Pif le chien a bercé l'enfance de nombreux lecteurs. Le chien de bande dessinée est présent dans les colonnes de L'Humanité dès 1948. Dans quelle mesure le message de cette BD était-il politique, au-delà du fait qu'on y défendait le vin français contre le Coca-Cola par exemple ?
Un colloque international sur Pif le chien à Dijon. Le sujet d'étude peut intriguer, mais le propos est très sérieux. Des universitaires de Dijon, Besançon et ailleurs ont échangé sur le sujet pendant deux jours, les 8 et 9 octobre 2019.Ces journées étaient l'aboutissement d'un travail débuté par la numérisation de près de 7 000 strips de Pif le chien parus entre 1948 et 1968 dans L'Humanité.
L'un des aspects dont les chercheurs se sont emparés est le lien entre Pif et l'univers communiste. En raison de sa présence dans le journal du PCF (parti communiste français), on peut imaginer que Pif revêt forcément un caractère politique. En réalité ce n'est pas si évident, selon les travaux des chercheurs qui ont patiemment analysé les strips.
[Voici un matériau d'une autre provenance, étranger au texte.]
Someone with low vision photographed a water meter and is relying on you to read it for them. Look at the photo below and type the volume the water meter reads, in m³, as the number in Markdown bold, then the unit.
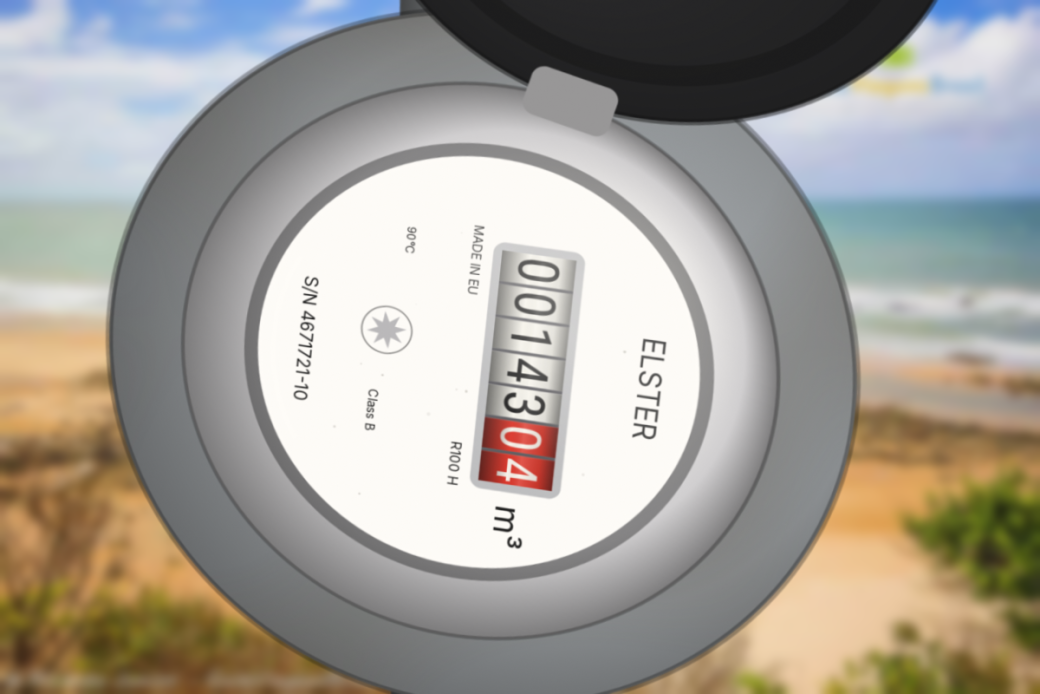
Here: **143.04** m³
"Il y a des moments où ça passe au premier plan et où c'est explicite. Mais si on regarde les plus de 6 000 petites bandes dessinées, il y a peut-être une vingtaine de moments où la politique est exposée de façon directe. C'est vraiment assez peu", indique Henri Garric, professeur de littérature comparée à l'université de Bourgogne.
"Pour le reste, en fait ça concerne la vie quotidienne. Donc, il y a une orientation en fonction d'une vision de ce que doit être la famille, ce que doit être la vie quotidienne. Mais dans l'ensemble, ce sont essentiellement des petites plaisanteries quotidiennes. Sans un regard un peu aiguisé, on ne l'identifierait pas immédiatement comme communiste par exemple", ajoute-t-il.
Construire une morale pour les enfants
"Dans le discours politique, on retrouve des figures imposées de la Guerre Froide, c'est-à-dire l'anti-américanisme, complète Jean Vigreux, professeur d'histoire contemporaine et directeur de la Maison des sciences de l'Homme de l'université de Bourgogne. Dans Pif, on aura des choses anti-américaines très fortes. On défend le vin français contre le Coca-Cola par exemple. Mais en revanche, on ne trouve pas de valorisation de l'Est, des pays de l'Est et de l'Union soviétique. La seule référence, c'est un petit dessin de Spoutnik en 1958 et c'est tout.""Ce sont des bandes dessinées qui étaient comprises dans un système d'encadrement de la société communiste globale, où il y avait des revues destinées aux femmes, des revues destinées aux jeunes, aux enfants, détaille Henri Garric, le professeur de littérature comparée.
Il y a un formatage idéologique qui est plus indirect, si on veut. Sur la représentation de la famille, du cercle familial tel qu'il doit fonctionner, sur l'éloge d'un certain rapport à la petite propriété, une moralisation contre le vol, contre des comportements déviants.
De ce point de vue là, oui il y a quelque chose d'idéologique, mais pas de la façon dont on l'attendrait en disant 'c'est communiste, c'est idéologique'. En fait, il y a une façon de construire une morale pour les enfants, qui est sans doute assez partagée par ailleurs."
Un témoin de l'évolution de la société
Les vingt ans de Pif analysés par les chercheurs permettent aussi d'observer l'évolution de la société. "On y voit dans les années 1960 tous les enjeux de la modernisation : les voitures, le tourisme de masse, la télévision, expose Jean Vigreux. On voit bien cette évolution, tout en gardant aussi des fondamentaux de la famille, du pavillonnaire, l'accès à la petite propriété.De ce point de vue là, Pif répond aussi au discours communiste de l'époque loin de la vision qu'on a de la collectivisation, de la socialisation. En France, on est sur une logique de la défense de la petite propriété, qui vient d'un héritage de la Révolution française, des démocrates-socialistes de 1849, et de l'histoire politique des gauches françaises attachées à la propriété. C'est un des paradoxes."
Le ravitaillement est aussi fortement présent. Arnal [l'auteur de Pif] a souffert dans les camps. On voit la reconstruction, les problèmes de ravitaillement, de logement Bref, les grandes questions de société de 1948 à 1968 sont présentes. Parfois avec une lecture politique explicite, parfois pas du tout, ajoute le professeur d'histoire contemporaine.
Bien d'autres aspects de Pif le chien ont été étudiés par les chercheurs. Comme par exemple la présence du sport dans les cases. L'ensemble des travaux présentés lors du colloque feront bientôt l'objet d'une restitution détaillée.